Hence, the studies aimed at unravelling the effect of HS on monoamines release in HTH are only sparse and investigating the link between HS-induced neuroinflammation and monoamine imbalance might provide insights into developing strategies to combat heat stroke. Therefore, we hypothesized that SHS induces neuroinflammation in HTH which is followed by an aberration in the release of monoamines, leading to temperature dysregulation. To test the hypothesis, we have designed a multi-parametric study in which the heat-stressed rats have been divided into two subgroups: subgroup 1, where the rats attained Tc of 40 °C, MHS (Liu et al., 2011) and subgroup 2 with Tc of 42 °C, SHS (Kao et al., 1994, Yang and Lin, 2002, Lee et al., 2005, Yang et al., 2010, Stallings et al., 2014, Audet et al., 2016). The rationale behind incorporating the two subgroups can be explained by the fact that Tc around 40 °C is considered as moderate heat and non-lethal to the rats (Hubbard et al., 1976) and Tc >41 °C induces heat stroke (Leon, 2006, Yang et al., 2010, Audet et al., 2016, Bruchim et al., 2016). Although there was a difference of 2 °C in Tc between the experimental groups, it resulted in huge difference at the physiological, cellular and molecular level. Thus, the two subgroups provide a clear demarcation between the normal physiology and pathophysiology associated with the respective groups.

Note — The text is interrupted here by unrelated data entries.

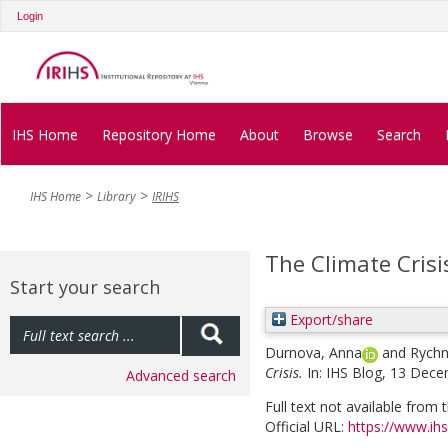
Login
IHS Home
Repository Home
About
Browse
Search
IHS Home
Library
IRIHS
The Climate Crisis
Start your search
Export/share
Durnova, Anna
and
Rych
Crisis.
In: IHS Blog, 13 Dec
Advanced search
Full text not available from t
Official URL:
https://www.ihs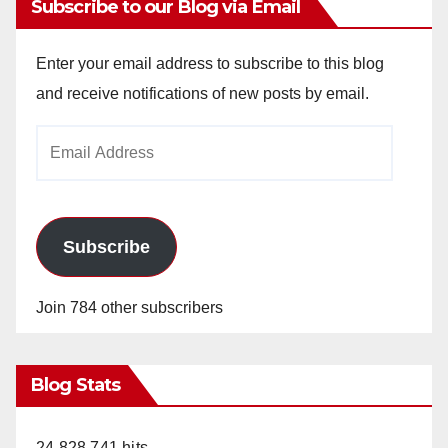
Subscribe to our Blog via Email
Enter your email address to subscribe to this blog
and receive notifications of new posts by email.
Email
Address
Subscribe
Join 784 other subscribers
Blog Stats
24,828,741 hits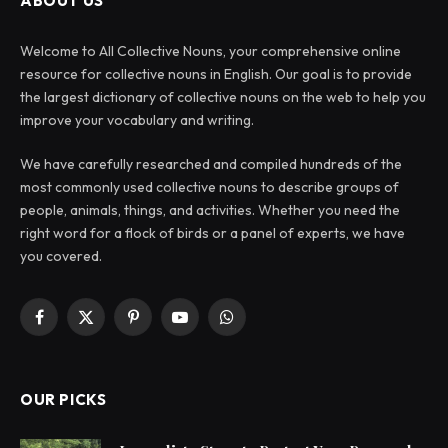
ABOUT US
Welcome to All Collective Nouns, your comprehensive online
resource for collective nouns in English. Our goal is to provide
the largest dictionary of collective nouns on the web to help you
improve your vocabulary and writing.
We have carefully researched and compiled hundreds of the
most commonly used collective nouns to describe groups of
people, animals, things, and activities. Whether you need the
right word for a flock of birds or a panel of experts, we have
you covered.
Facebook
X
Pinterest
YouTube
WhatsApp
(Twitter)
OUR PICKS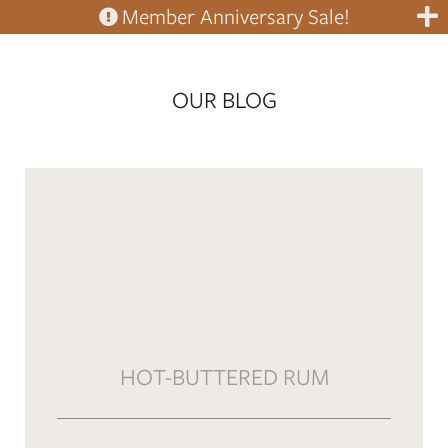
Member Anniversary Sale!
OUR BLOG
HOT-BUTTERED RUM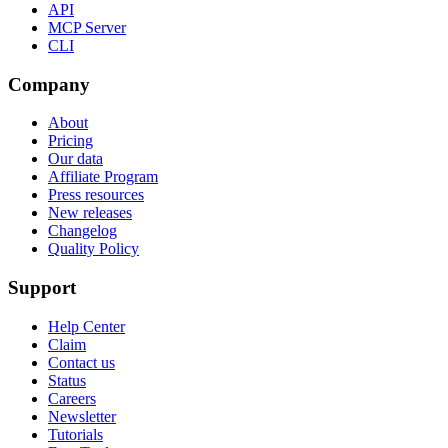
API
MCP Server
CLI
Company
About
Pricing
Our data
Affiliate Program
Press resources
New releases
Changelog
Quality Policy
Support
Help Center
Claim
Contact us
Status
Careers
Newsletter
Tutorials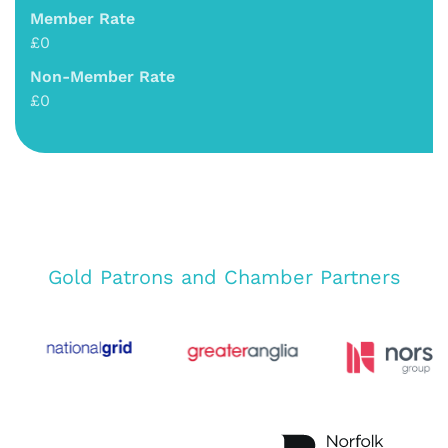
Member Rate
£0
Non-Member Rate
£0
Gold Patrons and Chamber Partners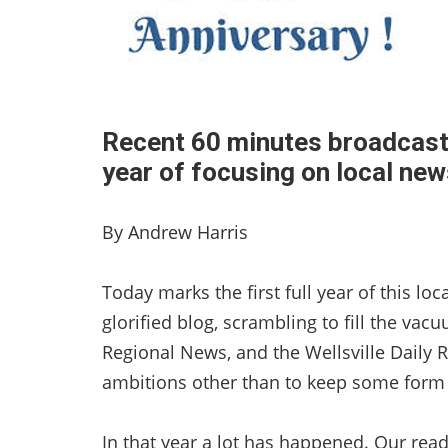
Recent 60 minutes broadcast
year of focusing on local ne
By Andrew Harris
Today marks the first full year of this l
glorified blog, scrambling to fill the va
Regional News, and the Wellsville Daily 
ambitions other than to keep some form o
In that year a lot has happened. Our rea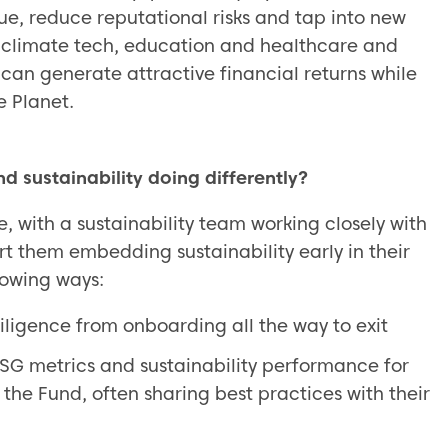
ue, reduce reputational risks and tap into new
, climate tech, education and healthcare and
 can generate attractive financial returns while
e Planet.
d sustainability doing differently?
e, with a sustainability team working closely with
rt them embedding sustainability early in their
lowing ways:
diligence from onboarding all the way to exit
ESG metrics and sustainability performance for
 the Fund, often sharing best practices with their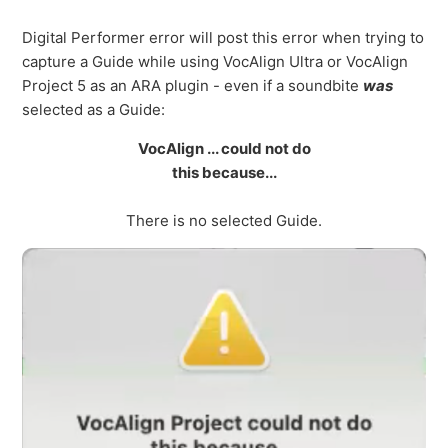
Digital Performer error will post this error when trying to
capture a Guide while using VocAlign Ultra or VocAlign
Project 5 as an ARA plugin - even if a soundbite
was
selected as a Guide:
VocAlign ... could not do
this because...
There is no selected Guide.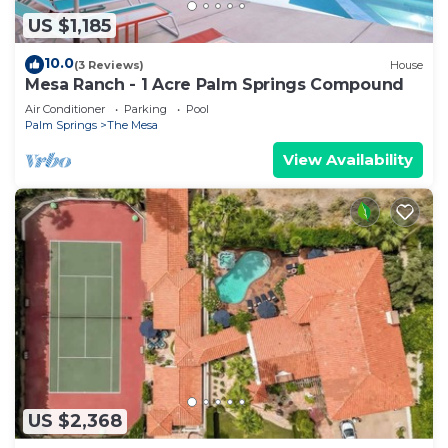
US $1,185
10.0
(3 Reviews)
House
Mesa Ranch - 1 Acre Palm Springs Compound
Air Conditioner
Parking
Pool
Palm Springs
The Mesa
View Availability
US $2,368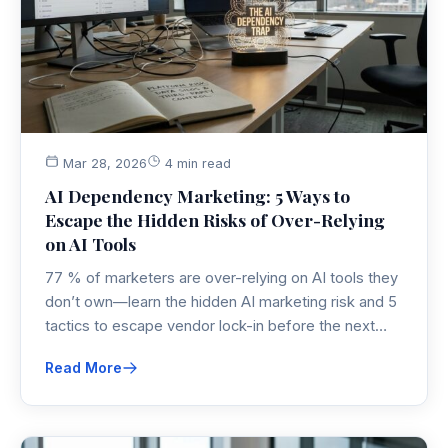
Mar 28, 2026
4 min read
AI Dependency Marketing: 5 Ways to
Escape the Hidden Risks of Over-Relying
on AI Tools
77 % of marketers are over-relying on AI tools they
don’t own—learn the hidden AI marketing risk and 5
tactics to escape vendor lock-in before the next
outage or price hike.
Read More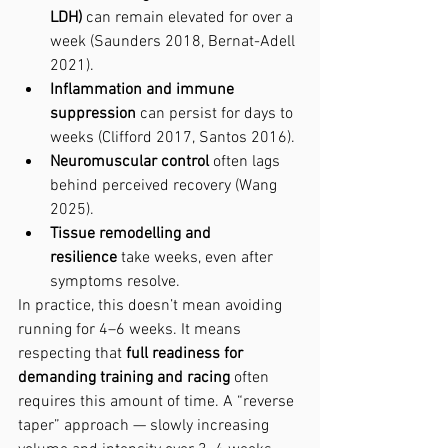
LDH)
 can remain elevated for over a 
week (Saunders 2018, Bernat-Adell 
2021).
Inflammation and immune 
suppression
 can persist for days to 
weeks (Clifford 2017, Santos 2016).
Neuromuscular control
 often lags 
behind perceived recovery (Wang 
2025).
Tissue remodelling and 
resilience
 take weeks, even after 
symptoms resolve.
In practice, this doesn’t mean avoiding 
running for 4–6 weeks. It means 
respecting that 
full readiness for 
demanding training and racing
 often 
requires this amount of time. A “reverse 
taper” approach — slowly increasing 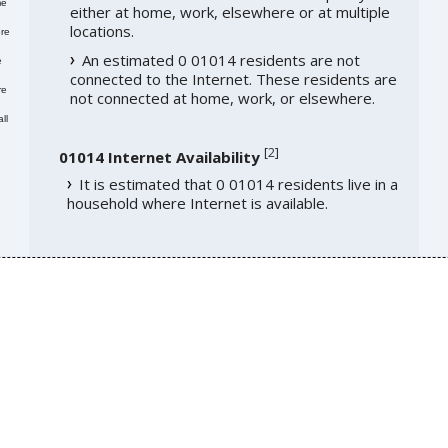
me
either at home, work, elsewhere or at multiple
locations.
re
An estimated 0 01014 residents are not
e
connected to the Internet. These residents are
re
not connected at home, work, or elsewhere.
ll
[
2
]
01014 Internet Availability
It is estimated that 0 01014 residents live in a
household where Internet is available.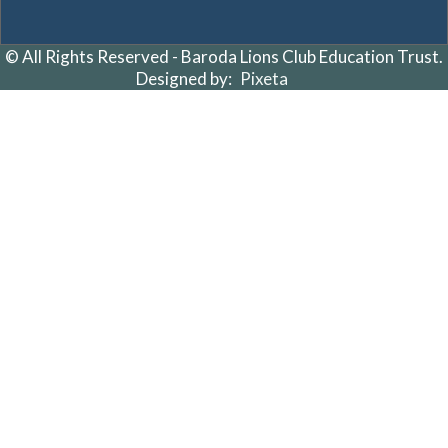
© All Rights Reserved - Baroda Lions Club Education Trust.
Designed by:
Pixeta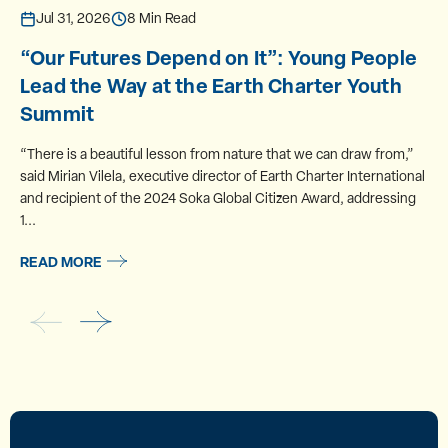
Jul 31, 2026
8 Min Read
“Our Futures Depend on It”: Young People
Lead the Way at the Earth Charter Youth
Summit
“There is a beautiful lesson from nature that we can draw from,”
said Mirian Vilela, executive director of Earth Charter International
and recipient of the 2024 Soka Global Citizen Award, addressing
1...
READ MORE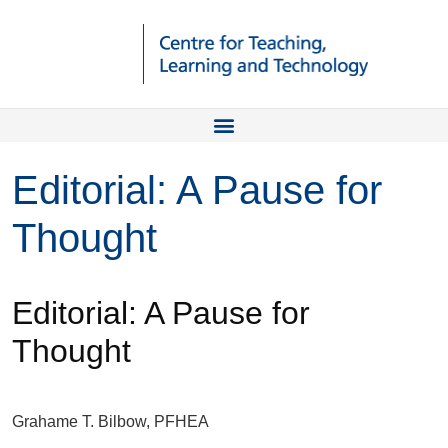
Editorial: A Pause for
Thought
Editorial: A Pause for
Thought
Grahame T. Bilbow, PFHEA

In the present study, we measured systolic blood pressure (SBP), diastolic blood pressure (DBP) and heart rate (HR) after heat exposure. EPI, NE and 5-HT levels along with the ischemic markers (Glu and DA) in HTH were estimated after the thermal insult. In addition, stress hormones like ACTH along with monoamines and Glu in systemic circulation were assayed to examine the effect of HS, as the circulatory dysfunction is a common feature of heat stroke (Leon and Bouchama, 2015). Oxidative stress markers such as reactive oxygen species (ROS), Malondialdehyde (MDA), Protein oxidation, oxidized glutathione/reduced glutathione (GSSG/GSH) ratio, Neuronal damage (Cresyl violet staining) and the expression levels of inflammatory mediators like Nuclear Factor kappa-light-chain-enhancer of activated B cells (NF-kB p65), Interleukin-1 beta (IL-1β), Cyclooxygenase-2 (COX2), Glial Fibrillary Acidic Protein (GFAP), Ionized calcium-binding adapter molecule 1 (Iba 1) were estimated in HTH of rats after thermal insult.